Polkadot founder Gavin Wood also echoes the same argument. He said, “Kudos to @facebook for giving us a very real demonstration of why the move to a decentralised Web 3 is necessary and, indeed, inevitable.”

Web2.0 is an architecture wherein a centralized node or server stores the data and controls its flow. If the central authority fails, the central node and its associated sub-nodes also fail, which is what happened on Monday.

Web3.0 provides a decentralized network with independent nodes without a central authority. Even if one node fails, the network does not go down. Other nodes keep it alive. 

On left is Centralized Architecture followed by Decentralized Architecture on the right.
Source: Softonic

It also keeps the network democratic, ensuring that no one can misuse the data except in some exceptional situations. The users get control over their data and its privacy under this system.

Under a centralized system, the central authority or node has near-absolute control over user data. It can monetize the data or arbitrarily use it. Also, once data is lost in this system, it cannot be recovered.

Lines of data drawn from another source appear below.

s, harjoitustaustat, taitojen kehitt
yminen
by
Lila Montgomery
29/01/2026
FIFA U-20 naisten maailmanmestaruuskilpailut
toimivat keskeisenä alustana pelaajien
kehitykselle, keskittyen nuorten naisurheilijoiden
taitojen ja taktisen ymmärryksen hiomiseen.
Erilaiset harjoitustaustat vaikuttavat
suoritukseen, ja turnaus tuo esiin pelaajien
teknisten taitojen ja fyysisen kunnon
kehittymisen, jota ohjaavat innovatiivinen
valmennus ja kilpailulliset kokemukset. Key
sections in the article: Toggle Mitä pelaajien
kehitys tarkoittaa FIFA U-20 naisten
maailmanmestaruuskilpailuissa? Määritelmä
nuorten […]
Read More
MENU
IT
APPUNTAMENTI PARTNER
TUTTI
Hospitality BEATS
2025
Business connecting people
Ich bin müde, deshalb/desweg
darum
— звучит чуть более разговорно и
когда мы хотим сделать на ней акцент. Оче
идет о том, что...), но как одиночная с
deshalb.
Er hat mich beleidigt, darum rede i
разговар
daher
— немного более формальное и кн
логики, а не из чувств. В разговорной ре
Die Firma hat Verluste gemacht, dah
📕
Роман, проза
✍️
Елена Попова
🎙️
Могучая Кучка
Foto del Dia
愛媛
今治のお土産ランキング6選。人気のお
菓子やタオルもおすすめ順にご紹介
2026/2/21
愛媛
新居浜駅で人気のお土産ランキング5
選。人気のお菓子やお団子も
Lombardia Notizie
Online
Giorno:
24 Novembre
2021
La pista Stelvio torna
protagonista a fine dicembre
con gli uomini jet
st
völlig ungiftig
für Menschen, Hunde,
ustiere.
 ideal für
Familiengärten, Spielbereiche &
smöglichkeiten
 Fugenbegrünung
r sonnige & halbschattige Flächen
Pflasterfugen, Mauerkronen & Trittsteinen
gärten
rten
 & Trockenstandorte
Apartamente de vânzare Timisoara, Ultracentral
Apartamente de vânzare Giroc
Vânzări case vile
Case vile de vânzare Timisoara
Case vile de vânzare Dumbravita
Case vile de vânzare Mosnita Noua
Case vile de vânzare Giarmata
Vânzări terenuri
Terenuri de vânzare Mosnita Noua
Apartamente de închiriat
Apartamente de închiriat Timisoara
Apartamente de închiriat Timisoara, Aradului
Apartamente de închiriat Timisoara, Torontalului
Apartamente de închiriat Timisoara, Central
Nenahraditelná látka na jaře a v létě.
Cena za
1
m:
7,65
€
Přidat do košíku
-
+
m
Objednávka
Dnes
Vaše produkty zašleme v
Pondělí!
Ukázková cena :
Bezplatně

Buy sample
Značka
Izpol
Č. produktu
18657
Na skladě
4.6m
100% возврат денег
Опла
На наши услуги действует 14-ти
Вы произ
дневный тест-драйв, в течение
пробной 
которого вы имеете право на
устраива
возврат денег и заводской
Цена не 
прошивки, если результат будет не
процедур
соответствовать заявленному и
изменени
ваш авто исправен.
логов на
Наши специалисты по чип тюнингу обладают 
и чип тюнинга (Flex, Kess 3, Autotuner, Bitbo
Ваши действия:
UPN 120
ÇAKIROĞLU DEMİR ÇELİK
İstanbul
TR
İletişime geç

On the other hand, in a decentralized system, if one node loses data, it does not mean others will also.

Web3.0 will usher in a revolution not just for network architecture, but also for business entities. Today, many business entities engaged in Decentralized Finance (DeFi) industry are governing themselves as Decentralized Autonomous Organizations, wherein the users also take part in governance proceedings.